Work instruction 1: Shorten the paragraph in the Python timezone thread that begins "Django solves this by having", keeping its main facts.
Work instruction 2: Please reproduce the Python timezone thread from "Django solves this" up to and including "projection name field.".
Work instruction 3: Carry on the Python timezone thread beyond its final paragraph.

Supplied text:
It doesn't. Equivalent definition of Unix timestamps would be "seconds since 1969-12-31 7:00 pm EST". It doesn't mean Unix timestamps have an implicit timezone of EST.
This does exist as a concept, though I agree that "timestamp" is not a good name for that concept. The Java standard library calls it LocalTime. It is necessary to attach time zone information in order to determine an Instant.
The big problem with the python API, in my opinion, is that they conflate these two very different concepts in a single type.
utcnow() does not return an integer timestamp, it returns a tuple including hours and minutes values, in both Python 2 and 3. Regardless of whether you regard Unix (POSIX) time as implicitly timezoned, the return value of utcnow() unambiguously is.
Django solves this by having the default timezone in the framework settings. Any datetime without a timezone is assumed to be using the default one. If you don't set a default timezone, the server timezone is used, and you are responsible for making sure your data is congruent.
Yes I know, but that doesn’t help pretty much any of our Python users that are all heavily reliant on Pandas and/or definitely not writing web services.
As of now, we just reject any timestamp without an explicit timezone and try to explain to our users why utcnow() is bad. People are generally very surprised that this issue exists at all.
Yeah naive datetime should not even exist in high level API IMO. They're like bytes string with no encoding or geospatial data without a projection name field.
A timestamp doesn't require TZ data because the timezone of the unix epoch is defined in UTC. To convert a timestamp into a meaningful datetime value, we need a timezone, otherwise there is loss of information.
The main issue is that .utcfromtimestamp and .fromtimestamp both return naive datetimes, instead of aware ones with the timezone property set to UTC or the local timezone respectively.
If I’m calling .utcfromtimestamp then by the name I expect it to be doing _more_ than just attaching a time zone (which it also doesn’t do). The only other behaviour that seems sensible is that it’s doing… some sort… of conversion. Exactly what I’d need to look up at the time I wanted to use it.
I have, however, been using python so long that I’ve gotten used to the way things sort-of-work and developed such a healthy caution around it’s unintuitive built-in time zone handling.
It's actually worse than I had initially suspected. Pythons' dateutil timezone handling is, depending on your opinion, either hard to reason about or just outright broken - certainly it tries to be clever in unintuitive ways. This is why there is a couple of external libraries, like dateutil to try and make timezone things easier - which is even mentioned at the beginning of pythons' datetime documentation!

Provided material:
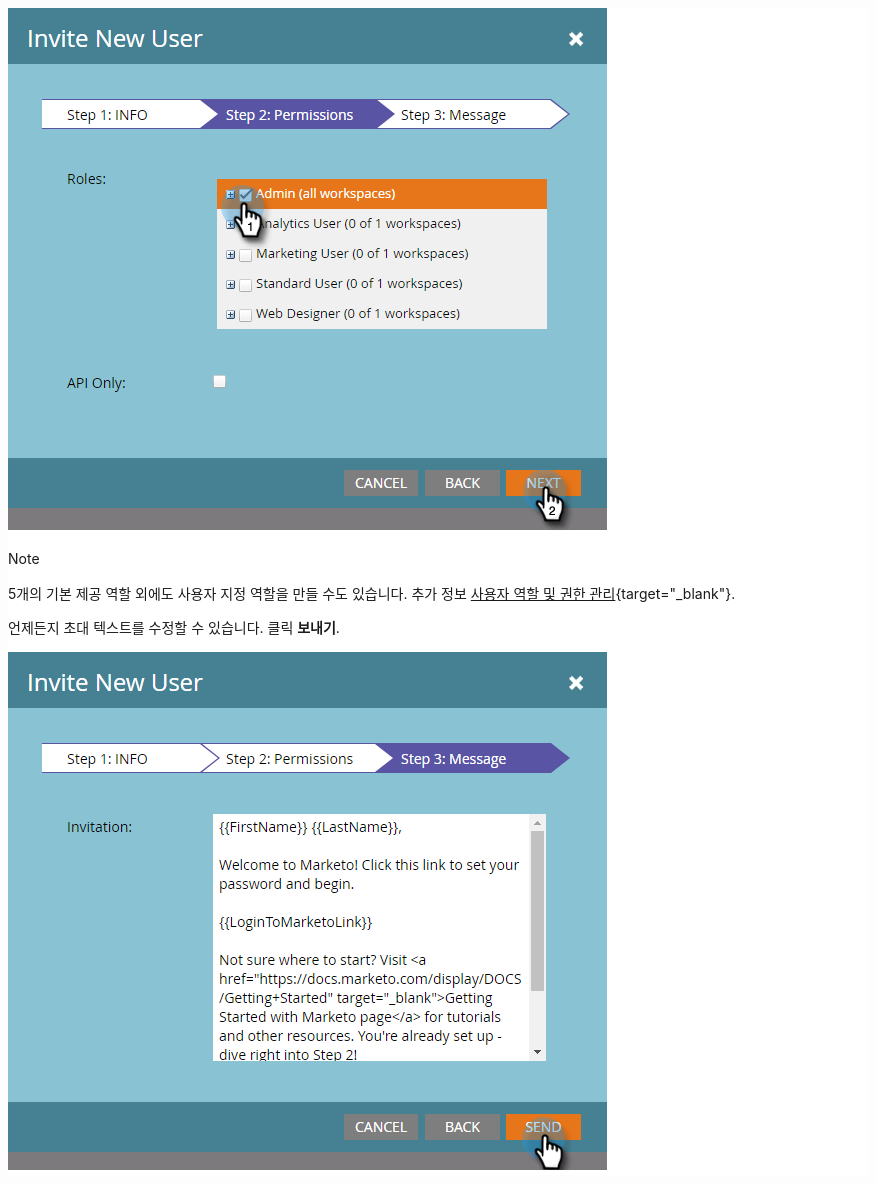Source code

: ![](assets/setup-steps-6.png)

>[!NOTE]
>
>5개의 기본 제공 역할 외에도 사용자 지정 역할을 만들 수도 있습니다. 추가 정보 [사용자 역할 및 권한 관리](/help/marketo/product-docs/administration/users-and-roles/managing-user-roles-and-permissions.md){target=&quot;_blank&quot;}.

언제든지 초대 텍스트를 수정할 수 있습니다. 클릭 **보내기**.

![](assets/setup-steps-7.png)
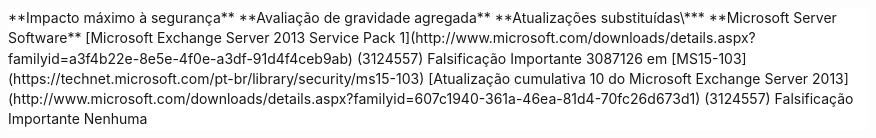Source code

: </td>
<td style="border:1px solid black;">
**Impacto máximo à segurança**

</td>
<td style="border:1px solid black;">
**Avaliação de gravidade agregada**

</td>
<td style="border:1px solid black;">
**Atualizações substituídas\***

</td>
</tr>
<tr>
<td style="border:1px solid black;" colspan="4">
**Microsoft Server Software**

</td>
</tr>
<tr>
<td style="border:1px solid black;">
[Microsoft Exchange Server 2013 Service Pack 1](http://www.microsoft.com/downloads/details.aspx?familyid=a3f4b22e-8e5e-4f0e-a3df-91d4f4ceb9ab)  
(3124557)

</td>
<td style="border:1px solid black;">
Falsificação

</td>
<td style="border:1px solid black;">
Importante

</td>
<td style="border:1px solid black;">
3087126 em [MS15-103](https://technet.microsoft.com/pt-br/library/security/ms15-103)

</td>
</tr>
<tr>
<td style="border:1px solid black;">
[Atualização cumulativa 10 do Microsoft Exchange Server 2013](http://www.microsoft.com/downloads/details.aspx?familyid=607c1940-361a-46ea-81d4-70fc26d673d1)  
(3124557)

</td>
<td style="border:1px solid black;">
Falsificação

</td>
<td style="border:1px solid black;">
Importante

</td>
<td style="border:1px solid black;">
Nenhuma 
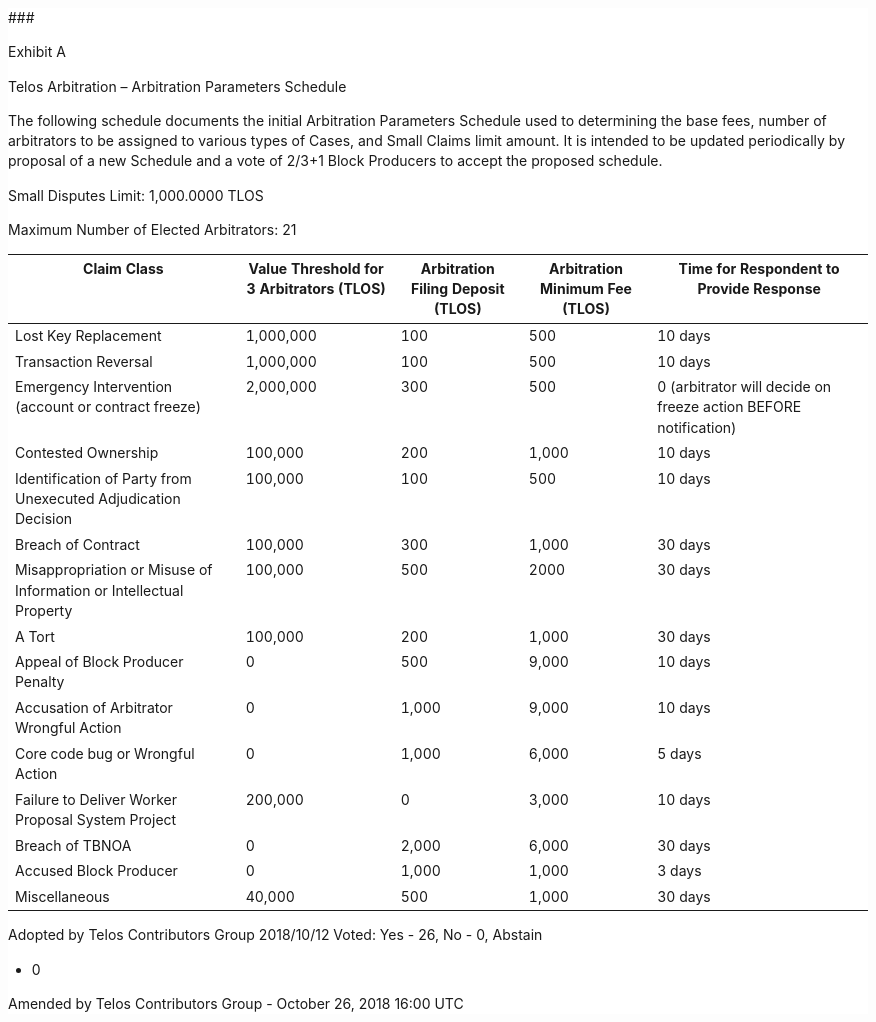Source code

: \#\#\#

Exhibit A

Telos Arbitration – Arbitration Parameters Schedule

The following schedule documents the initial Arbitration Parameters Schedule
used to determining the base fees, number of arbitrators to be assigned to
various types of Cases, and Small Claims limit amount. It is intended to be
updated periodically by proposal of a new Schedule and a vote of 2/3+1 Block
Producers to accept the proposed schedule.

Small Disputes Limit: 1,000.0000 TLOS

Maximum Number of Elected Arbitrators: 21

| Claim Class                                                        | Value Threshold for 3 Arbitrators (TLOS) | Arbitration Filing Deposit (TLOS) | Arbitration Minimum Fee (TLOS) | Time for Respondent to Provide Response                         |
|--------------------------------------------------------------------|------------------------------------------|-----------------------------------|--------------------------------|-----------------------------------------------------------------|
| Lost Key Replacement                                               | 1,000,000                                | 100                               | 500                            | 10 days                                                         |
| Transaction Reversal                                               | 1,000,000                                | 100                               | 500                            | 10 days                                                         |
| Emergency Intervention (account or contract freeze)                | 2,000,000                                | 300                               | 500                            | 0 (arbitrator will decide on freeze action BEFORE notification) |
| Contested Ownership                                                | 100,000                                  | 200                               | 1,000                          | 10 days                                                         |
| Identification of Party from Unexecuted Adjudication Decision      | 100,000                                  | 100                               | 500                            | 10 days                                                         |
| Breach of Contract                                                 | 100,000                                  | 300                               | 1,000                          | 30 days                                                         |
| Misappropriation or Misuse of Information or Intellectual Property | 100,000                                  | 500                               | 2000                           | 30 days                                                         |
| A Tort                                                             | 100,000                                  | 200                               | 1,000                          | 30 days                                                         |
| Appeal of Block Producer Penalty                                   | 0                                        | 500                               | 9,000                          | 10 days                                                         |
| Accusation of Arbitrator Wrongful Action                           | 0                                        | 1,000                             | 9,000                          | 10 days                                                         |
| Core code bug or Wrongful Action                                   | 0                                        | 1,000                             | 6,000                          | 5 days                                                          |
| Failure to Deliver Worker Proposal System Project                  | 200,000                                  | 0                                 | 3,000                          | 10 days                                                         |
| Breach of TBNOA                                                    | 0                                        | 2,000                             | 6,000                          | 30 days                                                         |
| Accused Block Producer                                             | 0                                        | 1,000                             | 1,000                          | 3 days                                                          |
| Miscellaneous                                                      | 40,000                                   | 500                               | 1,000                          | 30 days                                                         |

Adopted by Telos Contributors Group 2018/10/12 Voted: Yes - 26, No - 0, Abstain
- 0

Amended by Telos Contributors Group - October 26, 2018 16:00 UTC
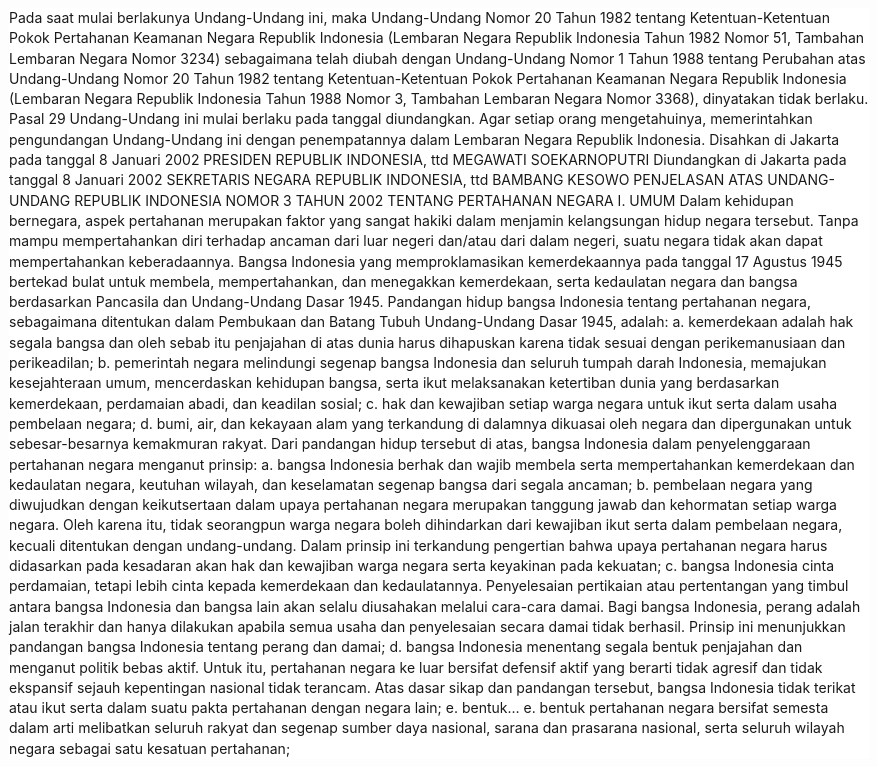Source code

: Pada saat mulai berlakunya Undang-Undang ini, maka Undang-Undang Nomor 20 Tahun 1982 tentang Ketentuan-Ketentuan Pokok Pertahanan Keamanan Negara Republik Indonesia (Lembaran Negara Republik Indonesia Tahun 1982 Nomor 51, Tambahan Lembaran Negara Nomor 3234) sebagaimana telah diubah dengan Undang-Undang Nomor 1 Tahun 1988 tentang Perubahan atas Undang-Undang Nomor 20 Tahun 1982 tentang Ketentuan-Ketentuan Pokok Pertahanan Keamanan Negara Republik Indonesia (Lembaran Negara Republik Indonesia Tahun 1988 Nomor 3, Tambahan Lembaran Negara Nomor 3368), dinyatakan tidak berlaku.
Pasal 29
Undang-Undang ini mulai berlaku pada tanggal diundangkan.
Agar setiap orang mengetahuinya, memerintahkan pengundangan Undang-Undang ini dengan penempatannya dalam Lembaran Negara Republik Indonesia. Disahkan di Jakarta pada tanggal 8 Januari 2002 PRESIDEN REPUBLIK INDONESIA, ttd MEGAWATI SOEKARNOPUTRI Diundangkan di Jakarta pada tanggal 8 Januari 2002 SEKRETARIS NEGARA REPUBLIK INDONESIA, ttd BAMBANG KESOWO PENJELASAN ATAS UNDANG-UNDANG REPUBLIK INDONESIA NOMOR 3 TAHUN 2002 TENTANG PERTAHANAN NEGARA I. UMUM Dalam kehidupan bernegara, aspek pertahanan merupakan faktor yang sangat hakiki dalam menjamin kelangsungan hidup negara tersebut. Tanpa mampu mempertahankan diri terhadap ancaman dari luar negeri dan/atau dari dalam negeri, suatu negara tidak akan dapat mempertahankan keberadaannya. Bangsa Indonesia yang memproklamasikan kemerdekaannya pada tanggal 17 Agustus 1945 bertekad bulat untuk membela, mempertahankan, dan menegakkan kemerdekaan, serta kedaulatan negara dan bangsa berdasarkan Pancasila dan Undang-Undang Dasar 1945. Pandangan hidup bangsa Indonesia tentang pertahanan negara, sebagaimana ditentukan dalam Pembukaan dan Batang Tubuh Undang-Undang Dasar 1945, adalah:
a. kemerdekaan adalah hak segala bangsa dan oleh sebab itu penjajahan di atas dunia harus dihapuskan karena tidak sesuai dengan perikemanusiaan dan perikeadilan;
b. pemerintah negara melindungi segenap bangsa Indonesia dan seluruh tumpah darah Indonesia, memajukan kesejahteraan umum, mencerdaskan kehidupan bangsa, serta ikut melaksanakan ketertiban dunia yang berdasarkan kemerdekaan, perdamaian abadi, dan keadilan sosial;
c. hak dan kewajiban setiap warga negara untuk ikut serta dalam usaha pembelaan negara;
d. bumi, air, dan kekayaan alam yang terkandung di dalamnya dikuasai oleh negara dan dipergunakan untuk sebesar-besarnya kemakmuran rakyat. Dari pandangan hidup tersebut di atas, bangsa Indonesia dalam penyelenggaraan pertahanan negara menganut prinsip:
a. bangsa Indonesia berhak dan wajib membela serta mempertahankan kemerdekaan dan kedaulatan negara, keutuhan wilayah, dan keselamatan segenap bangsa dari segala ancaman;
b. pembelaan negara yang diwujudkan dengan keikutsertaan dalam upaya pertahanan negara merupakan tanggung jawab dan kehormatan setiap warga negara. Oleh karena itu, tidak seorangpun warga negara boleh dihindarkan dari kewajiban ikut serta dalam pembelaan negara, kecuali ditentukan dengan undang-undang. Dalam prinsip ini terkandung pengertian bahwa upaya pertahanan negara harus didasarkan pada kesadaran akan hak dan kewajiban warga negara serta keyakinan pada kekuatan;
c. bangsa Indonesia cinta perdamaian, tetapi lebih cinta kepada kemerdekaan dan kedaulatannya. Penyelesaian pertikaian atau pertentangan yang timbul antara bangsa Indonesia dan bangsa lain akan selalu diusahakan melalui cara-cara damai. Bagi bangsa Indonesia, perang adalah jalan terakhir dan hanya dilakukan apabila semua usaha dan penyelesaian secara damai tidak berhasil. Prinsip ini menunjukkan pandangan bangsa Indonesia tentang perang dan damai;
d. bangsa Indonesia menentang segala bentuk penjajahan dan menganut politik bebas aktif. Untuk itu, pertahanan negara ke luar bersifat defensif aktif yang berarti tidak agresif dan tidak ekspansif sejauh kepentingan nasional tidak terancam. Atas dasar sikap dan pandangan tersebut, bangsa Indonesia tidak terikat atau ikut serta dalam suatu pakta pertahanan dengan negara lain;
e. bentuk… e. bentuk pertahanan negara bersifat semesta dalam arti melibatkan seluruh rakyat dan segenap sumber daya nasional, sarana dan prasarana nasional, serta seluruh wilayah negara sebagai satu kesatuan pertahanan;
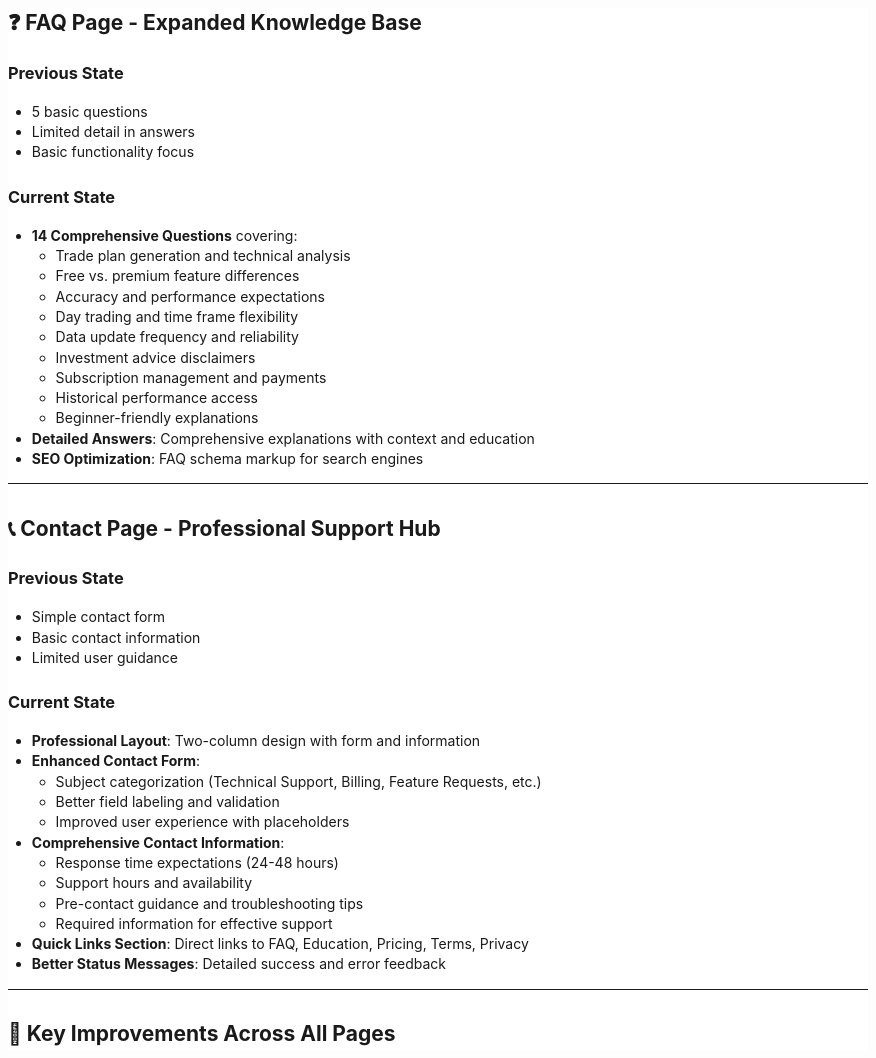 ## ❓ **FAQ Page** - Expanded Knowledge Base

### **Previous State**

- 5 basic questions
- Limited detail in answers
- Basic functionality focus

### **Current State**

- **14 Comprehensive Questions** covering:
  - Trade plan generation and technical analysis
  - Free vs. premium feature differences
  - Accuracy and performance expectations
  - Day trading and time frame flexibility
  - Data update frequency and reliability
  - Investment advice disclaimers
  - Subscription management and payments
  - Historical performance access
  - Beginner-friendly explanations
- **Detailed Answers**: Comprehensive explanations with context and education
- **SEO Optimization**: FAQ schema markup for search engines

---

## 📞 **Contact Page** - Professional Support Hub

### **Previous State**

- Simple contact form
- Basic contact information
- Limited user guidance

### **Current State**

- **Professional Layout**: Two-column design with form and information
- **Enhanced Contact Form**:
  - Subject categorization (Technical Support, Billing, Feature Requests, etc.)
  - Better field labeling and validation
  - Improved user experience with placeholders
- **Comprehensive Contact Information**:
  - Response time expectations (24-48 hours)
  - Support hours and availability
  - Pre-contact guidance and troubleshooting tips
  - Required information for effective support
- **Quick Links Section**: Direct links to FAQ, Education, Pricing, Terms, Privacy
- **Better Status Messages**: Detailed success and error feedback

---

## 🎯 **Key Improvements Across All Pages**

Reply 1: Django sets a default timezone in its framework settings and assumes it for any datetime that has no timezone. If no default is set, it uses the server timezone, and you must make sure your data matches it.

Reply 2:
Django solves this by having the default timezone in the framework settings. Any datetime without a timezone is assumed to be using the default one. If you don't set a default timezone, the server timezone is used, and you are responsible for making sure your data is congruent.
Yes I know, but that doesn’t help pretty much any of our Python users that are all heavily reliant on Pandas and/or definitely not writing web services.
As of now, we just reject any timestamp without an explicit timezone and try to explain to our users why utcnow() is bad. People are generally very surprised that this issue exists at all.
Yeah naive datetime should not even exist in high level API IMO. They're like bytes string with no encoding or geospatial data without a projection name field.

Reply 3:
In this case, I believe that it's actually the inverse from what I thought - utcfromtimestamp is doing... nothing; but is different by the fact that nothing is different from everything else. It looks like .fromtimestamp builds a "naive" datetime in local time. So, it assumes the timestamp is UTC and "helpfully" converts it to the local date and time. When you do .timestamp it inverses this process and gives you back the timestamp value in UTC by converting implicitly from your local time zone. Thus, if you do .utcfromtimestamp it doesn't do this conversion, and gives you a naive datetime "in UTC".
This is horrible and I fully support the recommendation never to use it.
The comparison is being done between x_ts, which is a float, and x, which is a datetime object. Call be crazy but I think allowing this comparison to begin with is the problem.
That's not the code from the article. The code in the article is comparing 2 floats. Though, equality operator would return `False` for comparison `x == x_ts` as well, instead of throwing an exception.
> Likewise, for a type that has a timezone attached, if the timezone differs between a and b, then I want a == b to return false, even if it represents the same instant in time.
Really? So if you want to compare that two times are really the same time for two different timezones, you'd want to convert them to UTC first? What's the use case for this?
You don't need to convert them to UTC, just one to the timezone of the other, but yes. "a.is_same_instant(b)" is a lot more clear to me than "a == b", especially in a dynamic language where it might not be obvious what the types involved are.
But an API should never get into a place where your personal choices should matter and various incompatible interpretations potentially make sense to different people.
Noone else has to guess (or go and inspect what an overloaded comparison operator actually does) if there is a meaningful name attached to the comparison, like in the parent comment.
And that reason is that there is a canonical definition of what it means for two numbers to be equal.
The fact that your intuition of "these two timestamps are equal" is "these two timestamps denotes the same instant" seems problematic when we know that the notions of timestamps and time are not in fact aligned (because, for example, of leap seconds).
It would be turning a really bad API that is a constant source of errors into a slightly better and less error prone API. It's totally possible that "pythonic" means "error prone", but that would not be something to tout proudly if so.
I think a better API would be to have a different types for timezone- naive vs. aware datetimes, and a canonical way to convert either of those types into an instant in time (requiring a timezone be attached for the naive type). Then the instants in time could be compared with the equals operator without confusion.
> It's totally possible that "pythonic" means "error prone"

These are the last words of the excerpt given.